The scene that follows is one of the most unsettling in the book. Urza has recreated the plain of the river Kor in miniature. Mountains made from clay and crockery. Quicksilver streams. And tiny automatons, each one perfectly formed, going about their lives on the tabletop. Horses with swishing tails, ornithopters that actually fly. He’s recreated “The Dawn of Fire,” a pivotal moment from The Antiquity Wars.
But here’s the disturbing part. Urza believes in something he calls “motes of time.” He thinks that if he recreates the past accurately enough, he can attract fragments of actual time and learn the truth about what really happened. Not just simulate it. Actually reach into the past.
“Truth attracts truth as time attracts time,” he tells Xantcha.
And this time, he says he’s finally proven that Ashnod was a Phyrexian agent. He’s made her gnat-figurine skulk outside the parley tent and cast a spark on Mishra. In Urza’s mind, this is evidence. To Xantcha, and to us, it looks like a man playing with dolls and calling it research.
The Confrontation
Xantcha pushes back, and this is where the chapter really shines. She argues with Urza the way nobody else can, because nobody else has been around for three thousand years.
She points out the logical holes in his theory. If Ashnod was a Phyrexian from the start, how did she send Tawnos with the sylex thirty years later? A compleat Phyrexian doesn’t have a conscience. Mishra never showed remorse, but Ashnod did.
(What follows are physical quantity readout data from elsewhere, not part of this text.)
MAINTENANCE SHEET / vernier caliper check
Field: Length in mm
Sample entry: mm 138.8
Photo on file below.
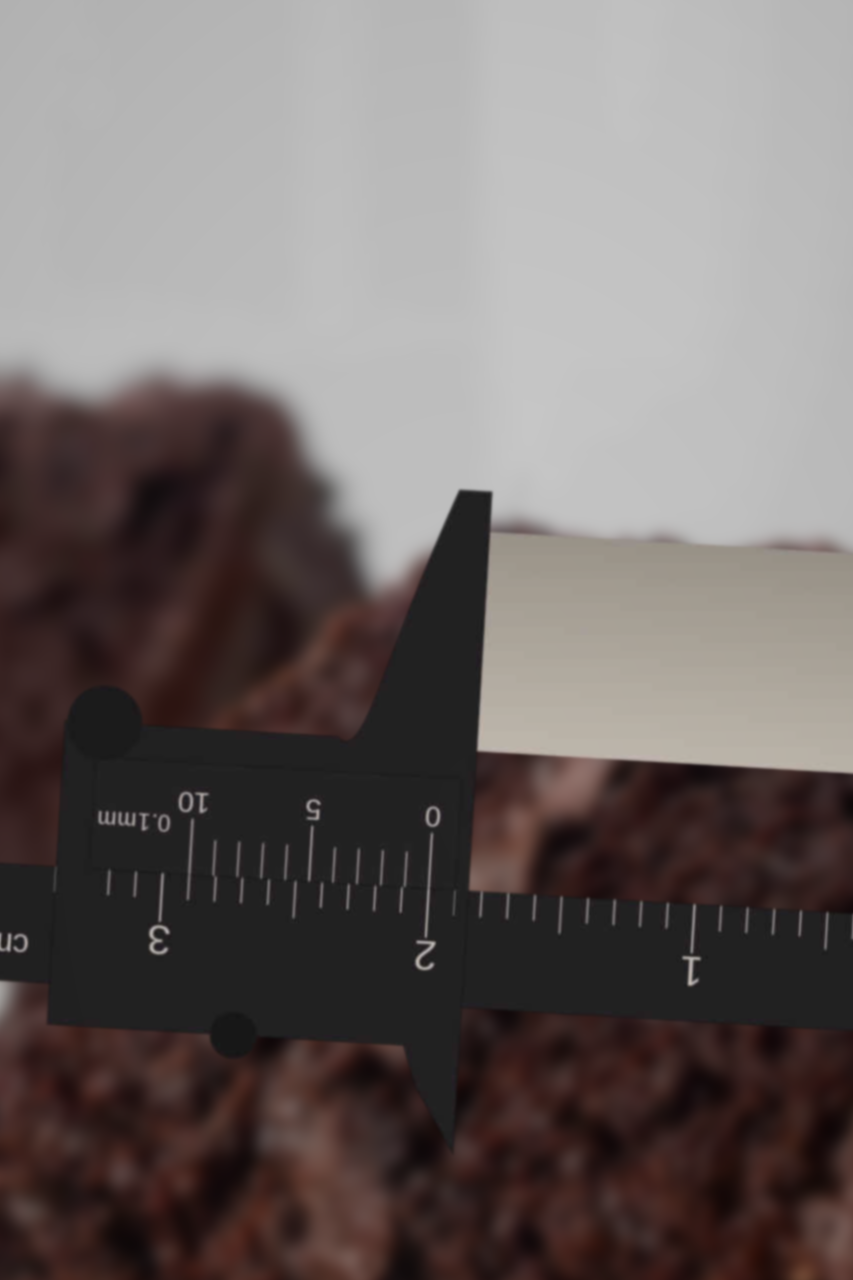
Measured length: mm 20.0
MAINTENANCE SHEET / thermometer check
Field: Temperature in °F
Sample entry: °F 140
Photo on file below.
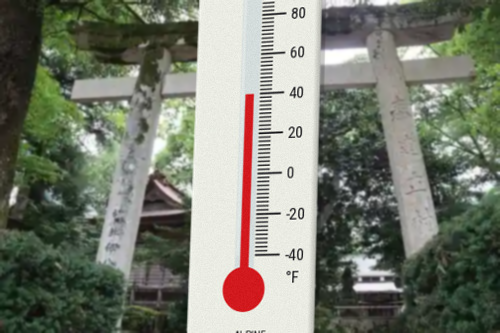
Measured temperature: °F 40
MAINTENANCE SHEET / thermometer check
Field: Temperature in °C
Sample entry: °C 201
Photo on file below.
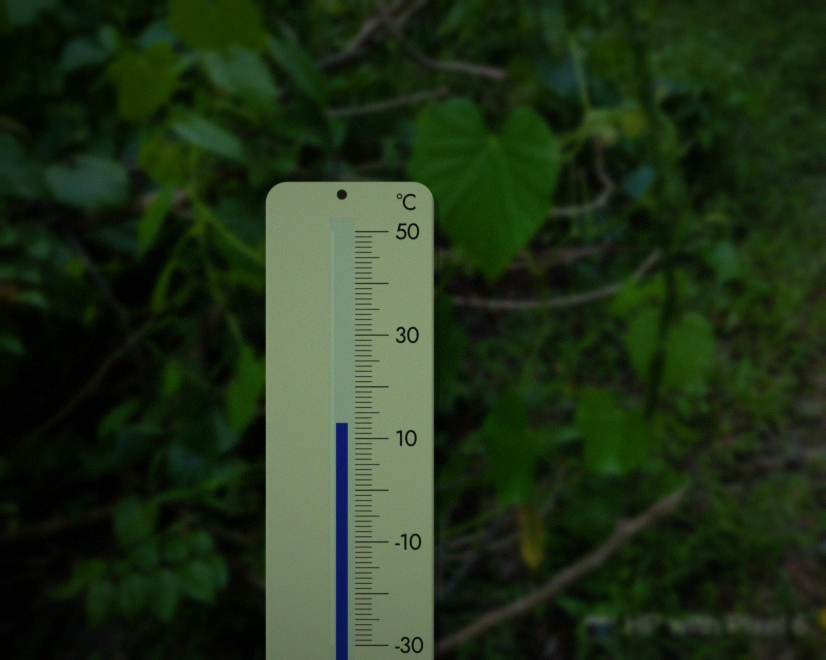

Urza can’t handle the contradiction. He freezes up. Literally stops blinking and breathing.
Then Xantcha goes for the kill: “The Phyrexians spent three thousand years trying to slay you, before they gave up. I think they gave up because they’d found a better way. Leave you alone on a mountainside playing with toys!”
His fist comes up. For the first time, he actually touches her. His hand lands on her hair and stops. She whispers his name until he comes back to himself. And then he doesn’t even remember what happened.
The Plan Takes Shape
Xantcha tells Urza about real, present-day Phyrexian activity. Sleeper agents in Baszerat and Morvern. A new war starting. She’s been scouting and found glistening oil wherever conflict brews. The same pattern that led to the Brothers’ War is playing out again.
Urza finally goes to investigate, and Xantcha gets to work on her real plan. After gathering up the surviving gnats from Urza’s smashed tabletop and dissolving them in phloton, she lays it out for us: find a young man who looks like Mishra. Teach him to answer Urza’s guilty questions. Use him to snap Urza out of his spiral.
She knows it won’t cure his madness. She says so plainly. But if a fake Mishra can convince Urza to walk away from his worktable, that would be enough.
It’s a desperate plan from a desperate companion. And the fact that she came up with it the moment Urza’s fist touched her hair tells you everything about how close to the edge they both are.